Bonus points if you know of a way to have wget
download files into these subdirectories automatically. So if there are 1 million .html
pages at the top-level path at www.example.com
, such as
/1.html
/2.html
...
/1000000.html
and we only want 100 files per directory, it will download them to folders something like
./www.example.com/1-100/1.html
...
./www.example.com/999901-1000000/1000000.html
Only really need to be able to run the UNIX command on the folder after wget
has downloaded the files, but if it's possible to do this with wget
as it's downloading I'd love to know!
Another option:
i=1;while read l;do mkdir $i;mv $l $((i++));done< <(ls|xargs -n100)
Or using parallel
:
ls|parallel -n100 mkdir {#}\;mv {} {#}
-n100
takes 100 arguments at a time and {#}
is the sequence number of the job.
To make ls|parallel more practical to use, add a variable assignment to the destination dir:
DST=../brokenup; ls | parallel -n100 mkdir -p $DST/{#}\;cp {} $DST/{#}
Note: cd <src_large_dir>
before executing.
The DST defined above will contain a copy of the current directory's files, but a maximum of 100 per subdirectory.

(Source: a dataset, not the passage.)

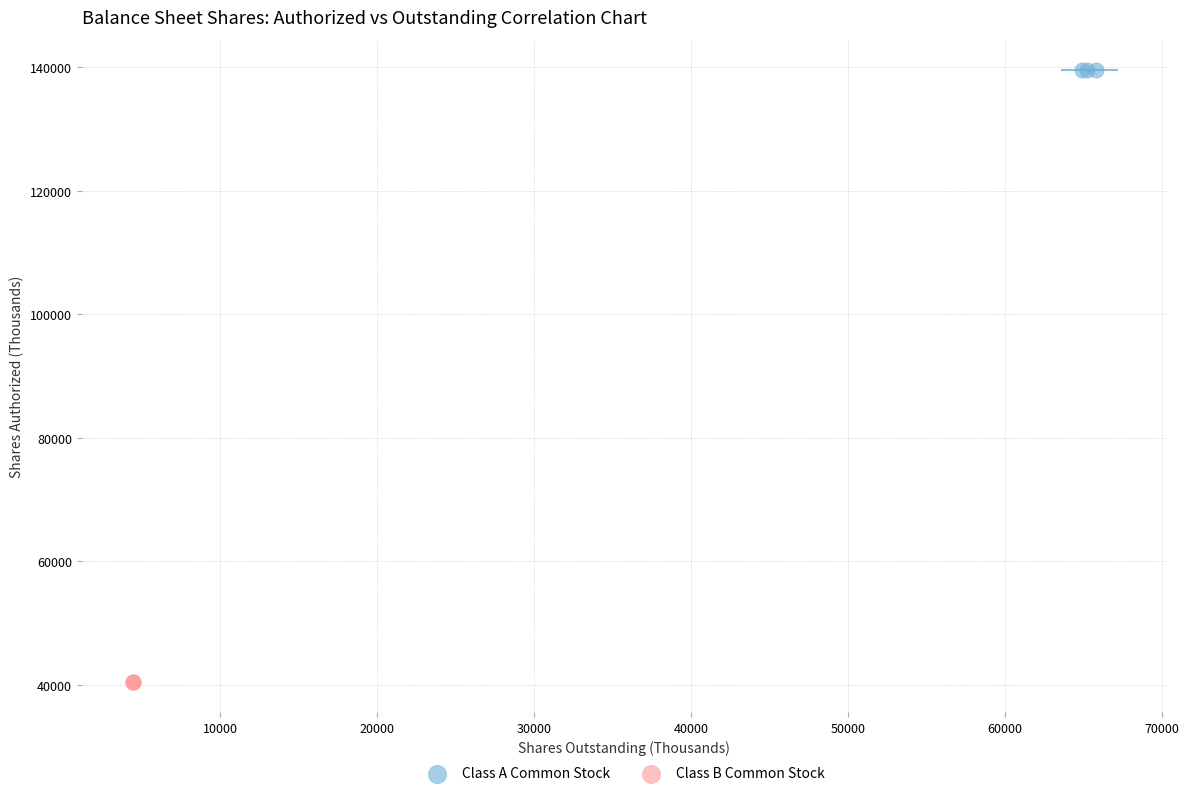

What are all the series names shown in the legend?

Class A Common Stock, Class B Common Stock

You can run this through a couple of loops, which should do the trick (at least for the numeric part of the file name). I think that doing this as a one-liner is over-optimistic.
#! /bin/bash
for hundreds in {0..99}
do
min=$(($hundreds*100+1))
max=$(($hundreds*100+100))
current_dir="$min-$max"
mkdir $current_dir
for ones_tens in {1..100}
do
current_file="$(($hundreds*100+$ones_tens)).html"
#touch $current_file
mv $current_file $current_dir
done
done
I did performance testing by first commenting out mkdir $current_dir
and mv $current_file $current_dir
and uncommenting touch $current_file
. This created 10000 files (one-hundredth of your target of 1000000 files). Once the files were created, I reverted to the script as written:
$ time bash /tmp/test.bash 2>&1
real 0m27.700s
user 0m26.426s
sys 0m17.653s
As long as you aren't moving files across file systems, the time for each mv
command should be constant, so you should see similar or better performance. Scaling this up to a million files would give you around 27700 seconds, i.e. 46 minutes. There are several avenues for optimization, such as moving all files for a given directory in one command, or removing the inner for loop.
Doing the 'wget' to grab a million files is going to take far longer than this, and is almost certainly going to require some optimization; preserving bandwidth in http headers alone will cut down run time by hours. I don't think that a shell script is probably the right tool for that job; using a library such as WWW::Curl on cpan will be much easier to optimize.